Commentary

Who’s Afraid of Growth?

By Stephen Moore
October 7, 1996

A September Wirthlin poll found that 70 percent of the American public agrees with the statement “My family and I are working harder and harder, but we are taking home less and less.” What the public seems to be trying to tell the politicians is quite clear: it’s a slow growth economy, stupid.

The public is right. Over the past seven years — the Bush-Clinton era — the American economy has grown at a slower rate (1.8 percent) than during any other period since the Great Depression (see Figure). The standard explanation for this economic anemia is that a 2 percent to 2.5 percent GDP growth rate is about as good as it gets without reigniting inflation.

Here’s the way the New York Times recently described the situation: “What [politicians] don’t debate is whether strong growth is in fact, possible. Strong growth is not possible, according to the great majority of American economists… . What is striking is how widely this view is held. The reasoning varies, depending on political or philosophical outlook but the conclusion is surprisingly unified: the upper limit of healthy growth is between 2.2 percent and 2.5 percent per year, which has been the average growth since the early 1970s.”

Charles L. Schultze of the Brookings Institute and the chairman of Jimmy Carter’s Council of Economic Advisers, adds: “When it comes to things like long-term growth of the economy … government has to work like hell to make a difference of a couple of tenths of a percentage-point.” Nixon’s chairman of the Council of Economic Advisers, Herb Stein, a tireless supply-side critic, concurred: “The economics effects [of policy changes] are mostly random.”

Wrong. They are not random. And the American economy can grow much faster than a measly 2.5 percent. In the 1960s the economy grew at 4.5 percent. During the seven-year Reagan expansion the economy grew at 3.9 percent. And it grew at that rate while the inflation rate fell. So to quote John F. Kennedy when he ran for the White House against Nixon in 1960, “We can do bettah.”

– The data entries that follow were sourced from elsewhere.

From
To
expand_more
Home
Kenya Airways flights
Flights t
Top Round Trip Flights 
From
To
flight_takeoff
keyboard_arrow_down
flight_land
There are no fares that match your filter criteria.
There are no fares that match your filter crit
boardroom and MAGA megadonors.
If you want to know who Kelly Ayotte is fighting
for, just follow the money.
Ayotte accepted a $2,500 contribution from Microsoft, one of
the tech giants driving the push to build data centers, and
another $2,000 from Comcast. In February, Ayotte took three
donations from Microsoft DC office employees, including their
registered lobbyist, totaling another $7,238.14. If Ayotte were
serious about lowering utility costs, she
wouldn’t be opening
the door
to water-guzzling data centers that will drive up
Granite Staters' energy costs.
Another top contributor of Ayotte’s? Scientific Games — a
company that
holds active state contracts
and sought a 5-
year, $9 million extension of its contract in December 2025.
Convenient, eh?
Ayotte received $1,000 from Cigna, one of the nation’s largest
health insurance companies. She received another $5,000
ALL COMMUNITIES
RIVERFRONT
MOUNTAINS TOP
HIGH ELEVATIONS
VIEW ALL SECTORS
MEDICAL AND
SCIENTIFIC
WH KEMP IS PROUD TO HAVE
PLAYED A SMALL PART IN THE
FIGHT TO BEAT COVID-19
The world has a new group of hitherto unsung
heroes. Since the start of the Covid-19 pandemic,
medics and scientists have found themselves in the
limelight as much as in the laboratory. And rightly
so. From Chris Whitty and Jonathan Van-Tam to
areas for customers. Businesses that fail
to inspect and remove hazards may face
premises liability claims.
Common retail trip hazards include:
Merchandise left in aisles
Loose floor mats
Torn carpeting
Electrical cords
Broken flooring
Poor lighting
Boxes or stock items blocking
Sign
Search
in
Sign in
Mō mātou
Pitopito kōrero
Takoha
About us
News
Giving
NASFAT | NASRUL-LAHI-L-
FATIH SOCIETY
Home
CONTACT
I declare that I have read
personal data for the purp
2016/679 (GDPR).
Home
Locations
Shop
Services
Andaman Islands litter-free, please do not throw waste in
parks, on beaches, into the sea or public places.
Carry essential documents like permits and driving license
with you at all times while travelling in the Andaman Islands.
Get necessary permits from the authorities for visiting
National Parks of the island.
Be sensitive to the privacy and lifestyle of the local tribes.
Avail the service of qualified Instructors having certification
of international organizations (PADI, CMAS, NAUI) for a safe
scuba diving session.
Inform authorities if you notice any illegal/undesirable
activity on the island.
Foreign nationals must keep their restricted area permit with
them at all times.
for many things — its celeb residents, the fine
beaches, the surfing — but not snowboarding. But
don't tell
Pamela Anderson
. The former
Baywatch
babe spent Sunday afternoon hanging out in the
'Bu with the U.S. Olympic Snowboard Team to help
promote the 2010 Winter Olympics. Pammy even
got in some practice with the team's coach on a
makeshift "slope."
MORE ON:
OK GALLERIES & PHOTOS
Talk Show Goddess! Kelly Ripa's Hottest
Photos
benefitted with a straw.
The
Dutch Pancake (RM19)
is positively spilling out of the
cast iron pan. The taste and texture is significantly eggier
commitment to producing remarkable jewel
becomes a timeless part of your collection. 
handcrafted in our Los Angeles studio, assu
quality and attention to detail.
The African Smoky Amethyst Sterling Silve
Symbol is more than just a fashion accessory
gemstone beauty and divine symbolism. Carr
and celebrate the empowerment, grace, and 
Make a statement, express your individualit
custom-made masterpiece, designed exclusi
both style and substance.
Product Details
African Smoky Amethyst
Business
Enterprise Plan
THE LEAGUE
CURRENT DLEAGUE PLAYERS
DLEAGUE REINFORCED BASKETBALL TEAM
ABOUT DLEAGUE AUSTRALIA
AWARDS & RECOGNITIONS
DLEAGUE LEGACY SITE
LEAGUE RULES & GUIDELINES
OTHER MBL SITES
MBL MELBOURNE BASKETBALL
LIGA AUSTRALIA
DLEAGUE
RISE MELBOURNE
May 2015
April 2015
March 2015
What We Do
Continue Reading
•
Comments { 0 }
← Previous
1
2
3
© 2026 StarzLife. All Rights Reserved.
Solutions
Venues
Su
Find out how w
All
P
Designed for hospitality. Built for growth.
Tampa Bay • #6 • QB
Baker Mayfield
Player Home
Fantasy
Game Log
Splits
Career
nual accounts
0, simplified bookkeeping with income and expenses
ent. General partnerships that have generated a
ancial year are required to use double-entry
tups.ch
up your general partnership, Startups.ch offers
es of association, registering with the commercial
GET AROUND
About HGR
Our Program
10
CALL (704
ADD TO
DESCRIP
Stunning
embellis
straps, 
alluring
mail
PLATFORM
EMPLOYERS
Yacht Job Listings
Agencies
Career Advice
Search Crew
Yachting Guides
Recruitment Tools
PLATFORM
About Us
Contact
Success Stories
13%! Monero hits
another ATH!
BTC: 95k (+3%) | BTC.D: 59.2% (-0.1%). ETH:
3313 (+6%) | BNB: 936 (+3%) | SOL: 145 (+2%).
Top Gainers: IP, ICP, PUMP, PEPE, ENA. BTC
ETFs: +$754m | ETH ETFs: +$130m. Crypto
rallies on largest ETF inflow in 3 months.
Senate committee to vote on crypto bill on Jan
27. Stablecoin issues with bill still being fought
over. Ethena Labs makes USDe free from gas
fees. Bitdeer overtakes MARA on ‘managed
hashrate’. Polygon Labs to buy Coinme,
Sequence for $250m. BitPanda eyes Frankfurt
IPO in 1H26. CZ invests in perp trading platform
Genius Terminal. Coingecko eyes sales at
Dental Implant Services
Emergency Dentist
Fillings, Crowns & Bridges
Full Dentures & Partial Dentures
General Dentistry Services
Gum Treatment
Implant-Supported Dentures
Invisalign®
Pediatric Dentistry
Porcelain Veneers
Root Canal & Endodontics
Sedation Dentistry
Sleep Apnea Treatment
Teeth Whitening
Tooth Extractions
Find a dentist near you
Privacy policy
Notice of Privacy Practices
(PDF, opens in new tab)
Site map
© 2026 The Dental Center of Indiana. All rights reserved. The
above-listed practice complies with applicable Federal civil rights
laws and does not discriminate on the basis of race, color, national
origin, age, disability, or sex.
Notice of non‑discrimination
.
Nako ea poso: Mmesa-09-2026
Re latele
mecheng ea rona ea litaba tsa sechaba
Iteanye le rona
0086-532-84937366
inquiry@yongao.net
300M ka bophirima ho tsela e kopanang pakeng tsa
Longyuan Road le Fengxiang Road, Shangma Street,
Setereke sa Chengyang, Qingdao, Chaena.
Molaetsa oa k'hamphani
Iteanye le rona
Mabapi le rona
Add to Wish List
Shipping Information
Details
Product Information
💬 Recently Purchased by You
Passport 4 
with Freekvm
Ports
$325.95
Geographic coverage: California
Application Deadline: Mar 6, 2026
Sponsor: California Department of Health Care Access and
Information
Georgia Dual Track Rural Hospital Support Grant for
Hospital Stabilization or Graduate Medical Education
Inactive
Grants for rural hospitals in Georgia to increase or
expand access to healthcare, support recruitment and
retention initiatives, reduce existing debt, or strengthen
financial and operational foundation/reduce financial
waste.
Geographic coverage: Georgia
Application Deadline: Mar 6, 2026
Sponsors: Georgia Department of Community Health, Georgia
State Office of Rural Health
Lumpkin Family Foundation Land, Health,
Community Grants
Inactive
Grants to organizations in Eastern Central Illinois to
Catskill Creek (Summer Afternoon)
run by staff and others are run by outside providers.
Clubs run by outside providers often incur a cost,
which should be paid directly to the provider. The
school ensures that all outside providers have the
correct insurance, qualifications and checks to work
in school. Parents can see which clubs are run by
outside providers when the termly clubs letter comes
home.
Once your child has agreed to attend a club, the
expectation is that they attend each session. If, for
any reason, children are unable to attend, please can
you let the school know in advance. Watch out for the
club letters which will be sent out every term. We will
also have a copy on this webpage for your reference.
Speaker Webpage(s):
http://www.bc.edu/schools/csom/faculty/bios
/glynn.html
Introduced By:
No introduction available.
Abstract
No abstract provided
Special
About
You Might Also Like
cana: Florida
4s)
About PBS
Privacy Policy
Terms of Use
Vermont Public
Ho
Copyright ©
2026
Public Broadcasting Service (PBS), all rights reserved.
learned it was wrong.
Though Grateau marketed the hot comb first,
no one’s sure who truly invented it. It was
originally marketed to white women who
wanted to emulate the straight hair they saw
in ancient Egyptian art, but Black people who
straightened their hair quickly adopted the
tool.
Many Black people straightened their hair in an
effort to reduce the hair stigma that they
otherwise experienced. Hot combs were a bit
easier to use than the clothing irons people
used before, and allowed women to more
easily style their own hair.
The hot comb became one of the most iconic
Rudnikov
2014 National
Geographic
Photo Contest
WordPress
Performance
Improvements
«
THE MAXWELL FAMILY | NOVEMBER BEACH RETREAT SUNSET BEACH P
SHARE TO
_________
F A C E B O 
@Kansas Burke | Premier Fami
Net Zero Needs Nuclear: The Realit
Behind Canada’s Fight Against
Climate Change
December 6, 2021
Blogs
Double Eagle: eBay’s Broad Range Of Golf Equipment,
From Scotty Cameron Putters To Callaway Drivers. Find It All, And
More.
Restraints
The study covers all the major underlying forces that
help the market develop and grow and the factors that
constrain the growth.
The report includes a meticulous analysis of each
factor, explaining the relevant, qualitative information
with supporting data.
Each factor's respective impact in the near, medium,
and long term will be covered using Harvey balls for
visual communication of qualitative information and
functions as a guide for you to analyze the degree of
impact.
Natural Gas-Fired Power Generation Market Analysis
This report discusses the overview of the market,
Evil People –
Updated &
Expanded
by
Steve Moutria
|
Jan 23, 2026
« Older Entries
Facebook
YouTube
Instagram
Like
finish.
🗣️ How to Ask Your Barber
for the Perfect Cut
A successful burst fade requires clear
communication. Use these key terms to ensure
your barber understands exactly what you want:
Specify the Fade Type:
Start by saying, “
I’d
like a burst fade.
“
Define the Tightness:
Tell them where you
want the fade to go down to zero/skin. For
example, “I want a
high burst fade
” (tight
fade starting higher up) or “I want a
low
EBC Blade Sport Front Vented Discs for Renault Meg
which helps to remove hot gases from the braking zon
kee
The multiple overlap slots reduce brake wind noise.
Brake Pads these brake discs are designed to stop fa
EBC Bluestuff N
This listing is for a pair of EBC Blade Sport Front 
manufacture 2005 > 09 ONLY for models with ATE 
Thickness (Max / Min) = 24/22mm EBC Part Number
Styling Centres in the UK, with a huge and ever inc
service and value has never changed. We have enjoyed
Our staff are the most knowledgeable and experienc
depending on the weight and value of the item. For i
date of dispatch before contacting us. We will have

Washington economists regularly express bewilderment these days about why the economy grew at 4 percent per year 30 years ago, but now it grows barely half that fast. Here’s a clue: the government is twice as large and costly today as it was in the 1960s. If you chain 10-pound weights to each of Michael Jordan’s ankles, it’s a fairly good bet that he’s just not going to jump as high.

The slow growth, stagnant wages syndrome of the 1990s has been a predictable economic reaction to a torrent of bad laws enacted by George Bush, Bill Clinton and Democrat-controlled Congresses. The list of economic ankle weights that Washington has foisted upon workers and industry in recent years is nearly endless: the 1988 and 1990 Social Security payroll tax hikes; the 1990 budget deal with its $150 billion tax increase; the Americans with Disabilities Act, the Clean Air Act Amendments of 1990; the Civil Rights Act of 1990; the 1990 minimum wage increase (1990 will assuredly go down in the annals of American history as having generated the longest list of economically destructive legislation in the past half century); and the granddaddy of them all, Clinton’s 1993 $250 billion tax hike, which raised the top marginal tax rate to 42 percent.

Here’s a back-of-the-envelope calculation of the damage done: If over the past seven years the economy had continued on the same trajectory it followed in the 1980s, America would be $510 billion richer today — a figure larger than the total value of the combined annual output of eleven states. Five million more Americans would be working today. The income of the typical American household would be about $4,000 higher. Slow growth is the unkindest tax of all.

Individually, none of the policy changes has had ruinous effects. But their compounding effect has sapped the economy of its vitality and condemned America to a piddling growth rate for as far as the eye can see. Under current policies, the economy probably can’t grow much faster than 2 percent without inflation. The recipe for noninflationary growth is really no great mystery. It is embedded in Reagan’s supply-side policies, in Newt Gingrich’s “Contract with America,” and most recently in Steve Forbes’s agenda of “hope, growth and opportunity.” Here’s the basic framework for a 4 percent growth agenda:

• End the seven-year regulatory reign of terror in Washington — which now costs Americans $600 billion a year.

• Stop the stampede of frivolous lawsuits by enacting the English rule requiring the loser to pay the legal costs of the winner.

• Balance the budget through spending cuts alone.

• Abolish once and for all the capital gains tax and the estate tax. (Without capital, there can be no capitalism.)

• Tear down the Berlin Wall around our inner-city schools by abolishing the Department of Education and giving the money directly to low-income parents in the form of $2,500 scholarships that they can use to send their kids to schools that teach.

• Enact a flat tax or national sales tax with a single rate below 20 percent.

• End the spiraling inflation of health costs by allowing tax-free Medical Savings Accounts for workers and their families.

• Promote savings and generational equity for young workers by beginning to privatize the Social Security system.

This is a formidable arsenal of ideas. Together they would close America’s current performance deficit by creating a genuine “surge” in output and incomes — quickly. That’s the kind of growth that no one needs to be afraid of.

Stephen Moore is a senior fellow in budgetary affairs at the Cato Institute.